- ABOUT THIS TASK: The required lines are those that contain "DEADLINE"; pull them out of the data and copy them.

Page images and extracted text
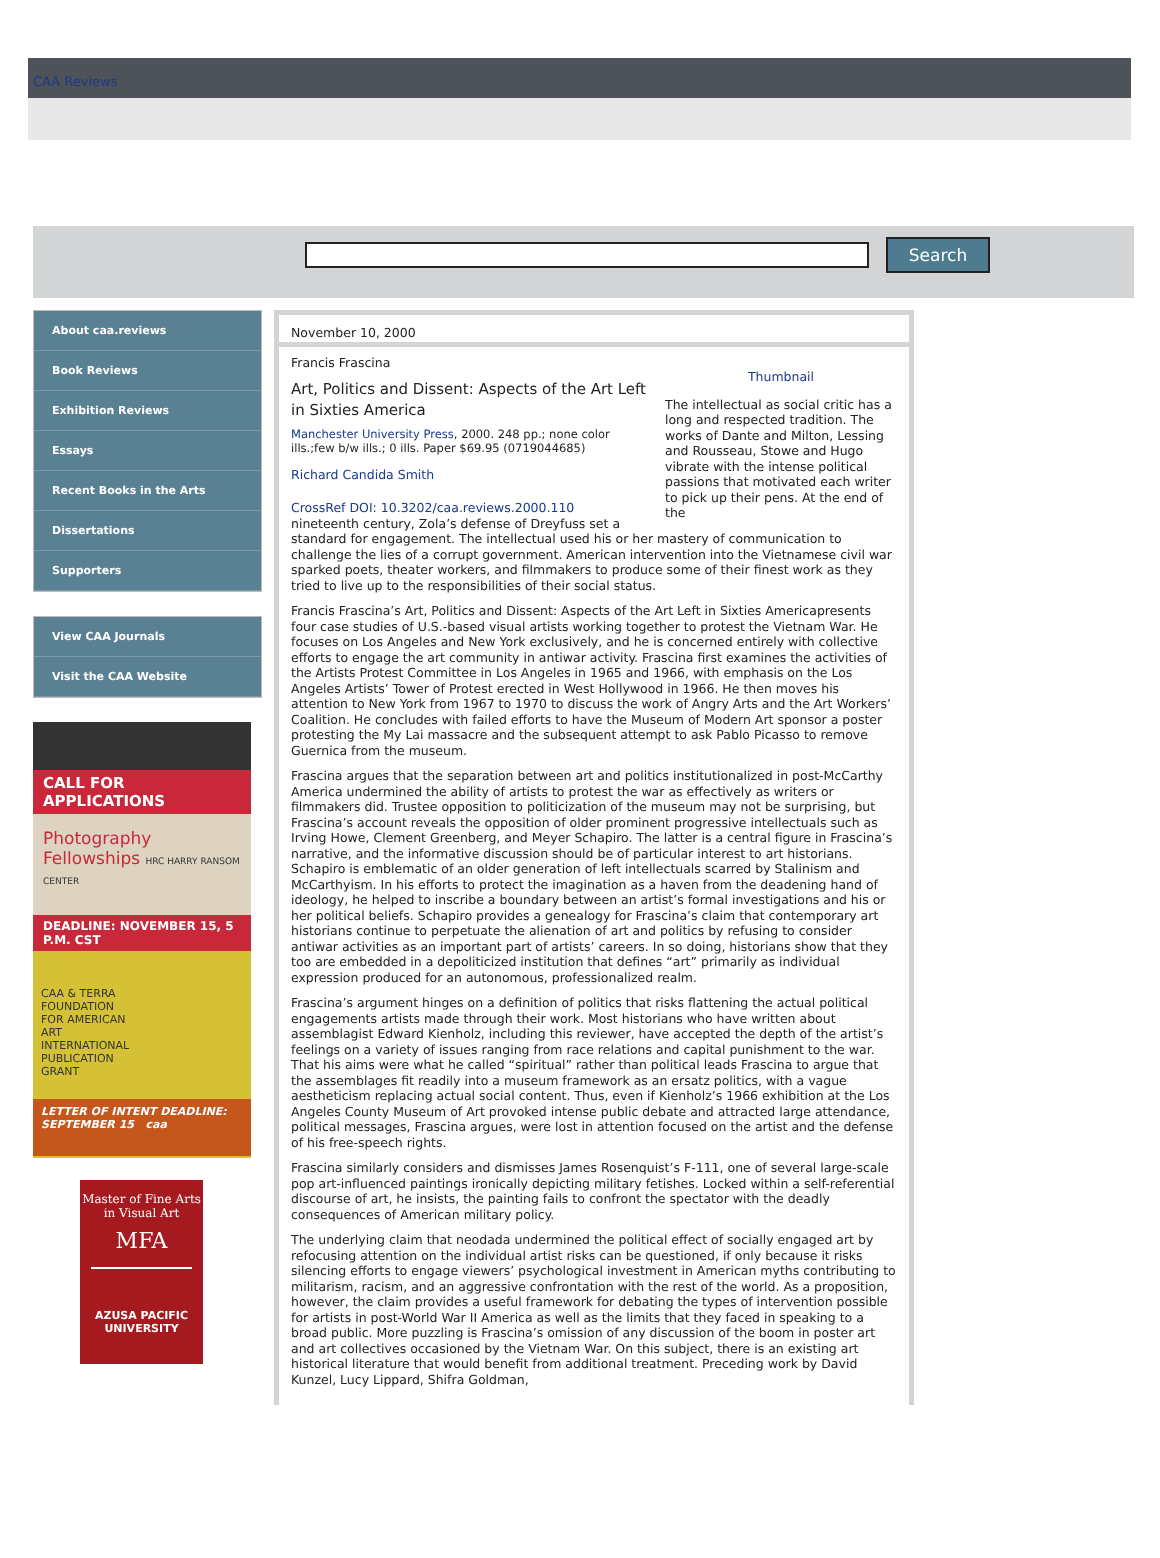CAA Reviews
Search
About caa.reviews
Book Reviews
Exhibition Reviews
Essays
Recent Books in the Arts
Dissertations
Supporters
View CAA Journals
Visit the CAA Website
CALL FOR APPLICATIONS
Photography Fellowships HRC HARRY RANSOM CENTER
DEADLINE: NOVEMBER 15, 5 P.M. CST
CAA & TERRA FOUNDATION FOR AMERICAN ART INTERNATIONAL PUBLICATION GRANT
LETTER OF INTENT DEADLINE: SEPTEMBER 15 caa
Master of Fine Arts
in Visual Art
MFA
AZUSA PACIFIC
UNIVERSITY
November 10, 2000
Thumbnail
The intellectual as social critic has a long and respected tradition. The works of Dante and Milton, Lessing and Rousseau, Stowe and Hugo vibrate with the intense political passions that motivated each writer to pick up their pens. At the end of the
Francis Frascina
Art, Politics and Dissent: Aspects of the Art Left in Sixties America
Manchester University Press, 2000. 248 pp.; none color ills.;few b/w ills.; 0 ills. Paper $69.95 (0719044685)
Richard Candida Smith
CrossRef DOI: 10.3202/caa.reviews.2000.110
nineteenth century, Zola’s defense of Dreyfuss set a standard for engagement. The intellectual used his or her mastery of communication to challenge the lies of a corrupt government. American intervention into the Vietnamese civil war sparked poets, theater workers, and filmmakers to produce some of their finest work as they tried to live up to the responsibilities of their social status.
Francis Frascina’s Art, Politics and Dissent: Aspects of the Art Left in Sixties Americapresents four case studies of U.S.-based visual artists working together to protest the Vietnam War. He focuses on Los Angeles and New York exclusively, and he is concerned entirely with collective efforts to engage the art community in antiwar activity. Frascina first examines the activities of the Artists Protest Committee in Los Angeles in 1965 and 1966, with emphasis on the Los Angeles Artists’ Tower of Protest erected in West Hollywood in 1966. He then moves his attention to New York from 1967 to 1970 to discuss the work of Angry Arts and the Art Workers’ Coalition. He concludes with failed efforts to have the Museum of Modern Art sponsor a poster protesting the My Lai massacre and the subsequent attempt to ask Pablo Picasso to remove Guernica from the museum.
Frascina argues that the separation between art and politics institutionalized in post-McCarthy America undermined the ability of artists to protest the war as effectively as writers or filmmakers did. Trustee opposition to politicization of the museum may not be surprising, but Frascina’s account reveals the opposition of older prominent progressive intellectuals such as Irving Howe, Clement Greenberg, and Meyer Schapiro. The latter is a central figure in Frascina’s narrative, and the informative discussion should be of particular interest to art historians. Schapiro is emblematic of an older generation of left intellectuals scarred by Stalinism and McCarthyism. In his efforts to protect the imagination as a haven from the deadening hand of ideology, he helped to inscribe a boundary between an artist’s formal investigations and his or her political beliefs. Schapiro provides a genealogy for Frascina’s claim that contemporary art historians continue to perpetuate the alienation of art and politics by refusing to consider antiwar activities as an important part of artists’ careers. In so doing, historians show that they too are embedded in a depoliticized institution that defines “art” primarily as individual expression produced for an autonomous, professionalized realm.
Frascina’s argument hinges on a definition of politics that risks flattening the actual political engagements artists made through their work. Most historians who have written about assemblagist Edward Kienholz, including this reviewer, have accepted the depth of the artist’s feelings on a variety of issues ranging from race relations and capital punishment to the war. That his aims were what he called “spiritual” rather than political leads Frascina to argue that the assemblages fit readily into a museum framework as an ersatz politics, with a vague aestheticism replacing actual social content. Thus, even if Kienholz’s 1966 exhibition at the Los Angeles County Museum of Art provoked intense public debate and attracted large attendance, political messages, Frascina argues, were lost in attention focused on the artist and the defense of his free-speech rights.
Frascina similarly considers and dismisses James Rosenquist’s F-111, one of several large-scale pop art-influenced paintings ironically depicting military fetishes. Locked within a self-referential discourse of art, he insists, the painting fails to confront the spectator with the deadly consequences of American military policy.
The underlying claim that neodada undermined the political effect of socially engaged art by refocusing attention on the individual artist risks can be questioned, if only because it risks silencing efforts to engage viewers’ psychological investment in American myths contributing to militarism, racism, and an aggressive confrontation with the rest of the world. As a proposition, however, the claim provides a useful framework for debating the types of intervention possible for artists in post-World War II America as well as the limits that they faced in speaking to a broad public. More puzzling is Frascina’s omission of any discussion of the boom in poster art and art collectives occasioned by the Vietnam War. On this subject, there is an existing art historical literature that would benefit from additional treatment. Preceding work by David Kunzel, Lucy Lippard, Shifra Goldman,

- SOLUTION TO THE PROBLEM:
DEADLINE: NOVEMBER 15, 5 P.M. CST
LETTER OF INTENT DEADLINE: SEPTEMBER 15 caa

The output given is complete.